* **WORK INSTRUCTIONS**
Drop the images, then output the listing exactly.

* **GIVEN ENTRIES**
▼

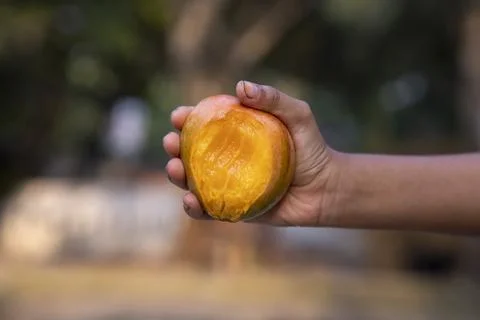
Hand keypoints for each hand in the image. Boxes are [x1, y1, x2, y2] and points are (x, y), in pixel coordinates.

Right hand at [163, 81, 341, 225]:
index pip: (205, 125)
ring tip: (175, 169)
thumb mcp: (298, 115)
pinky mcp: (234, 209)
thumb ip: (274, 99)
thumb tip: (240, 86)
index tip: (178, 116)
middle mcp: (228, 159)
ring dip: (177, 175)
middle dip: (173, 146)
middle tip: (171, 143)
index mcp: (237, 135)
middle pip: (191, 152)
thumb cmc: (312, 148)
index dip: (186, 119)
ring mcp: (228, 185)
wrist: (326, 188)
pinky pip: (209, 210)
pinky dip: (195, 208)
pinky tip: (190, 201)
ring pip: (193, 181)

▲

* **TASK SOLUTION**
Hand keypoints for each hand in the image. Boxes are [x1, y1, x2, y2] and points are (x, y), in pixel coordinates.

Right hand at [163, 81, 341, 225]:
index pip: (205, 125)
ring tip: (175, 169)
thumb mcp: (298, 115)
pinky mcp: (234, 209)
thumb ip: (274, 99)
thumb tip: (240, 86)
index tip: (178, 116)
middle mcp: (228, 159)
ring dip: (177, 175)
middle dip: (173, 146)
middle tip: (171, 143)
index mcp: (237, 135)
middle pip: (191, 152)
thumb cmc: (312, 148)
index dip: (186, 119)
ring mcp: (228, 185)
wrist: (326, 188)
pinky pip: (209, 210)
pinky dip: (195, 208)
pinky tip: (190, 201)
ring pip: (193, 181)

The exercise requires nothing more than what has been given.